In a dramatic promise, Hashem tells the Jewish People that when they do His will, there will peace without fear, and five (Jews) will pursue one hundred (of the enemy), and one hundred (Jews) will pursue ten thousand (of the enemy) (Vayikra 26:8)
. Rashi questions the mathematical proportions mentioned here. If 5 successfully pursue 100, then 100 should successfully pursue 2,000 (keeping the 1:20 ratio). If 100 pursue 10,000, that changes the ratio to 1:100? If so, the converse should also follow – that one (Jew) should successfully purse one hundred (of the enemy). Why aren’t the ratios the same?

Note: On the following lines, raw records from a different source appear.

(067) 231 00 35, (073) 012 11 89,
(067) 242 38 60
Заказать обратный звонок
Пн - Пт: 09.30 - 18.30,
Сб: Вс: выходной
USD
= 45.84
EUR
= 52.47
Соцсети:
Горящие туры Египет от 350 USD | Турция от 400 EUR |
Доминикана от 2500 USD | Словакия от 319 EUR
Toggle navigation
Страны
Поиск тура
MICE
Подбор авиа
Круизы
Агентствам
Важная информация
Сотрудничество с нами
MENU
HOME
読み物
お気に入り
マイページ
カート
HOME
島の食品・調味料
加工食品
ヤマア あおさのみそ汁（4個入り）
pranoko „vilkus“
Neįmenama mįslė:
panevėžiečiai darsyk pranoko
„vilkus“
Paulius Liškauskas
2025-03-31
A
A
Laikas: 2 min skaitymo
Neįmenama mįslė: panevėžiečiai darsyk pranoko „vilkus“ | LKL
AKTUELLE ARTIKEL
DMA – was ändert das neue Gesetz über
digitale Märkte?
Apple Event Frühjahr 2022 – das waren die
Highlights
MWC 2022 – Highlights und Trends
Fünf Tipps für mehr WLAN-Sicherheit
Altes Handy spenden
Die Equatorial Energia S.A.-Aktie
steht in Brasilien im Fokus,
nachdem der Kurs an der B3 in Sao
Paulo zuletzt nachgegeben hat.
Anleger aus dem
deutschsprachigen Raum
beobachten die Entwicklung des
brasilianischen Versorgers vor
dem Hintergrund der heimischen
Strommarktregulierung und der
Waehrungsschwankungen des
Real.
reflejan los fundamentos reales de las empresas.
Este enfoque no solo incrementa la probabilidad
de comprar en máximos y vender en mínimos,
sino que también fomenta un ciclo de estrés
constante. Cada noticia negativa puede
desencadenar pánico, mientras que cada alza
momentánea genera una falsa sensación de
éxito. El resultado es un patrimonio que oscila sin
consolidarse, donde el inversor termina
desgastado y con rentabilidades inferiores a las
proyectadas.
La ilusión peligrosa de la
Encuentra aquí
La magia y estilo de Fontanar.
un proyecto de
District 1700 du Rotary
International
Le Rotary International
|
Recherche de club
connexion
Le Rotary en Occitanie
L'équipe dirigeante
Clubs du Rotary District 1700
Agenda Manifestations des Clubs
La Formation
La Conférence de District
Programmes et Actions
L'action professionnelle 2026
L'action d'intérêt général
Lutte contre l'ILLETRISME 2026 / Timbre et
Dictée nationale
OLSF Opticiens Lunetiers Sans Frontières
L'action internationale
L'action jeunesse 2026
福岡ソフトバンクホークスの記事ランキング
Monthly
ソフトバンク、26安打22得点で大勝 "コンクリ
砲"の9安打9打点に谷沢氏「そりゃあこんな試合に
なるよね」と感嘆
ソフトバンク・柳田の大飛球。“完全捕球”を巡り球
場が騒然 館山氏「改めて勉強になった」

Rashi gives a stirring answer: There is no comparison between a small group that fulfills the words of the Torah and a large group that fulfills the words of the Torah. A larger group of Jews, united in their service of Hashem, has more power per person, simply because they’re part of a larger group. What is considered a large group? An entire community? 100,000 Jews? A million? From the words of the Pasuk and Rashi we see it’s only one hundred!
A group of one hundred Jews, united in learning Torah and doing Mitzvos has super powers! Much is lost when Jews are splintered into tiny groups, small minyanim and even chavrusos learning in a private locale. Unity is not just a nice slogan – it’s an enhancement of our safety and security, our essential well-being.
When it comes to our children, learning in a vibrant Yeshiva with hundreds of fellow talmidim and talmidos, there is a special dimension that is added to their experience. They are part of the `many fulfilling the Torah’ for whom Hashem provides extra powers and strength. Being part of a school `community’ becomes all the more important, as our c
hildren will benefit from the special Brachos and abilities that Hashem bestows upon members of a large, dedicated group of Jews.It has been stated numerous times, that alienation from Yiddishkeit R’L, often begins when one separates him or herself from the community. It follows therefore, especially before Shavuos when our unity brought us the great gift of Torah that our children are to be encouraged to be part of our school community, their local shul community and the community of Klal Yisroel that is committed to Torah and Mitzvos.
When our children grow into adulthood and are ready to be productive, supportive members of the Torah community, we will know we have not only succeeded in producing a Torah committed Jew – we will have linked and assured their future success to that of the entirety of the Jewish People.